International Judicial Monitor
Published by the International Judicial Academy, Washington, D.C., with assistance from the
American Society of International Law

Summer 2009 Issue
 

International Tribunal Spotlight

 

International Criminal Tribunal for Rwanda

nternational Criminal Tribunal for RwandaBy: Christine E. White, Copy Editor and Reporter, International Judicial Monitor

The 100-day genocide against the Tutsi population and politically moderate members of the Hutu population that occurred in Rwanda from April through mid-July of 1994 was one of the worst human rights atrocities the world has ever seen. As a result, the United Nations Security Council (UNSC), acting under Chapter VII of the UN Charter, which states that

“The Security Council shall determine the existence of any threat to the peace, breach of the peace, or act of aggression and shall make recommendations… to maintain or restore international peace and security,”i

adopted UNSC Resolution 955 on November 8, 1994 and established the International Criminal Tribunal for the Prosecution of Persons Responsible for Genocide and Other Serious Violations of International Humanitarian Law Committed in the Territory of Rwanda, commonly referred to as the International Criminal Tribunal for Rwanda (ICTR).

The ICTR has jurisdiction to prosecute individuals “who planned, instigated, ordered, committed or otherwise aided and abetted in the planning, preparation or execution of”ii genocide, crimes against humanity and violations of Article 3 and Additional Protocol II of the Geneva Conventions (war crimes) in Rwanda and its neighboring territories between January 1 and December 31, 1994. The individuals who fall under ICTR jurisdiction are Rwandan citizens who committed crimes in the territory of Rwanda and in the territory of neighboring states as well as non-Rwandan citizens who committed crimes in Rwandan territory.

In 1995, the UNSC decided to make the Headquarters of the ICTR in Arusha, Tanzania. However, the Tribunal does have offices in other locations around the world. The UNSC chose Arusha, as opposed to a location in Rwanda, because of potential security concerns that could develop from trying Rwandan leaders in their home country. The Trial Chambers, Office of the Prosecutor (OTP), and detention unit are all based in Arusha. The OTP also has an office in Kigali, Rwanda. The Appeals Chamber is located in The Hague because the ICTR shares its Appeals Chamber with the International Criminal Tribunal for the former Yugoslavia (ICTY). In addition, there is an ICTR sub-office in New York City, the headquarters of the United Nations. The ICTR detention unit in Arusha is used for those accused who are awaiting trial, on trial, or have cases pending appeal. Convicted defendants serve their sentences in Mali or Benin. There are currently fifteen convicted ICTR defendants serving sentences in Mali and nine in Benin.iii

The ICTR is made up of three primary organs: the Chambers; the Office of the Prosecutor (OTP); and the Registry. The Chambers is composed of three Trial Chambers and one Appeals Chamber, with a total of twenty-five judges, sixteen fulltime and nine ad litem. Hon. Charles Michael Dennis Byron of Saint Kitts and Nevis is the President of the ICTR. All three Trial Chambers are based in Arusha; and although the Appeals Chamber is based in The Hague, it will periodically hear cases in Arusha.

■ Entries provided ■
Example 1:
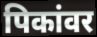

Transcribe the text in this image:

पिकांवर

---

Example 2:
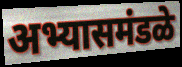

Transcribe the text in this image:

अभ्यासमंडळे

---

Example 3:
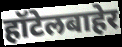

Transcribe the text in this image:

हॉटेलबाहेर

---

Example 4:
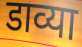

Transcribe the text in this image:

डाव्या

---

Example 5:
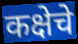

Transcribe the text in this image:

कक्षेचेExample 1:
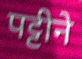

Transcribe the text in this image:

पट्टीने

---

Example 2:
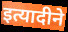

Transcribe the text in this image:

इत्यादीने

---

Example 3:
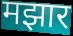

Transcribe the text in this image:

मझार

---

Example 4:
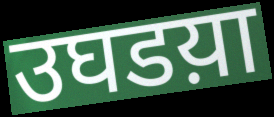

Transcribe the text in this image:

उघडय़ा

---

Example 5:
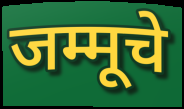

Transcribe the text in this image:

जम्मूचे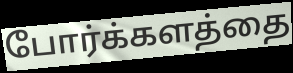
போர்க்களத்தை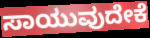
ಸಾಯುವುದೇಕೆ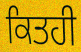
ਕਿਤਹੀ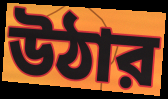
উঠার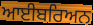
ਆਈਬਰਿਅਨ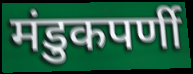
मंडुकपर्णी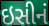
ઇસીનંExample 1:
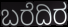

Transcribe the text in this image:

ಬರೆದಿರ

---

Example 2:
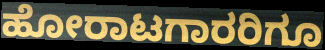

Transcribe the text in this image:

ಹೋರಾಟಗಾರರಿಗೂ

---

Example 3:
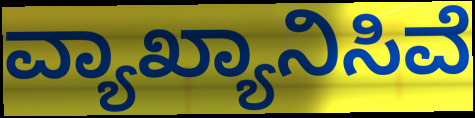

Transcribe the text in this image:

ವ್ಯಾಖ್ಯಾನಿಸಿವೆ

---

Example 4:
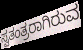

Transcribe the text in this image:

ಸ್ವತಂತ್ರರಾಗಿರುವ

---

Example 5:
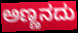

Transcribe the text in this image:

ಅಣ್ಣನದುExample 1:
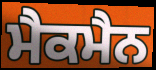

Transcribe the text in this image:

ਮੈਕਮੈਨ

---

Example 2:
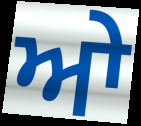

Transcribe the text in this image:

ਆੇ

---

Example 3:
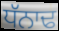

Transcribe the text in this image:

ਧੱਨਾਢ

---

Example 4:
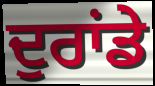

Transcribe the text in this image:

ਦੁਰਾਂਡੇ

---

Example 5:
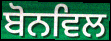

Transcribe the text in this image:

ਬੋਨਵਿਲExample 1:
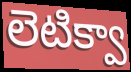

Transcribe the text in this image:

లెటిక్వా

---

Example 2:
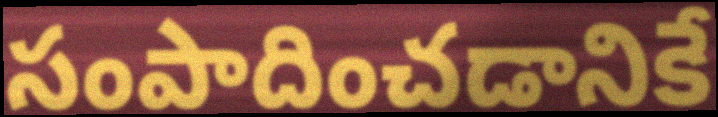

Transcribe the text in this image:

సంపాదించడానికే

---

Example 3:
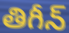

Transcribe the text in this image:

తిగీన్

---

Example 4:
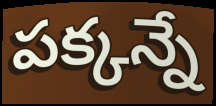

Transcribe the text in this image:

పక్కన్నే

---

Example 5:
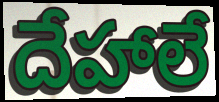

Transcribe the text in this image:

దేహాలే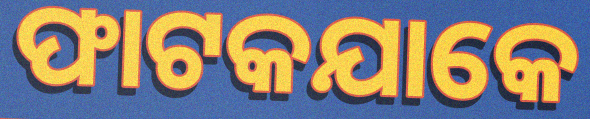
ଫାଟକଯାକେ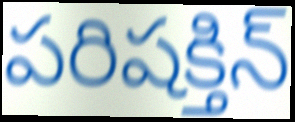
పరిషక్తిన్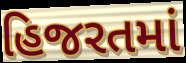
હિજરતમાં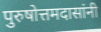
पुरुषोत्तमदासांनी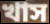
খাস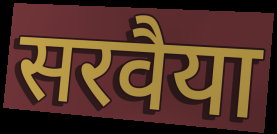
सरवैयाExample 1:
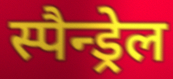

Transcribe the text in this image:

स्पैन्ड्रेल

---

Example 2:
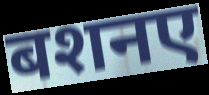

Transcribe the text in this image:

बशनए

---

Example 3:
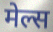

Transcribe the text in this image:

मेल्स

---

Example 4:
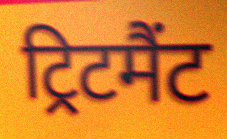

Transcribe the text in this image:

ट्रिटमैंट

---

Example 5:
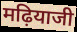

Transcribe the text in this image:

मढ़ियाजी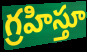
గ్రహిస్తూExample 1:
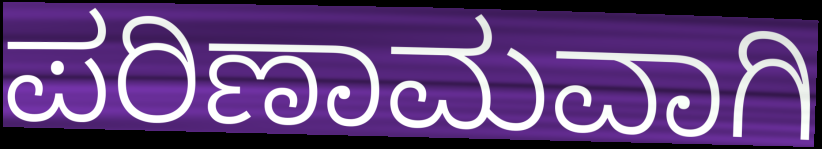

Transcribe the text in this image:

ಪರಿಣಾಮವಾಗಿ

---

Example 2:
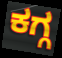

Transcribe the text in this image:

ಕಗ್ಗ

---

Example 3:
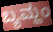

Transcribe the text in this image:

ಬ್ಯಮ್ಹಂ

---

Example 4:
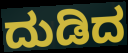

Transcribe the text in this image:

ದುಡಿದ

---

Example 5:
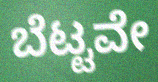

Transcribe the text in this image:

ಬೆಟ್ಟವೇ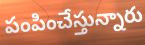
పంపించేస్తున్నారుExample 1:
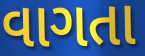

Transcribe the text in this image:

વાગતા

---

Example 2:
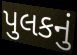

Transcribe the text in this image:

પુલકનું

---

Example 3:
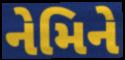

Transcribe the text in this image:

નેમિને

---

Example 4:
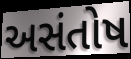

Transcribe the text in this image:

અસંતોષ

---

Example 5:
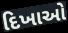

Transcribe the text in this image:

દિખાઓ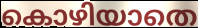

■ Work to do ■
According to the article on the International Criminal Tribunal for Rwanda, why is the tribunal's Appeals Chamber located in The Hague?

■ The answer ■
The ICTR shares its Appeals Chamber with the International Criminal Tribunal for the former Yugoslavia (ICTY).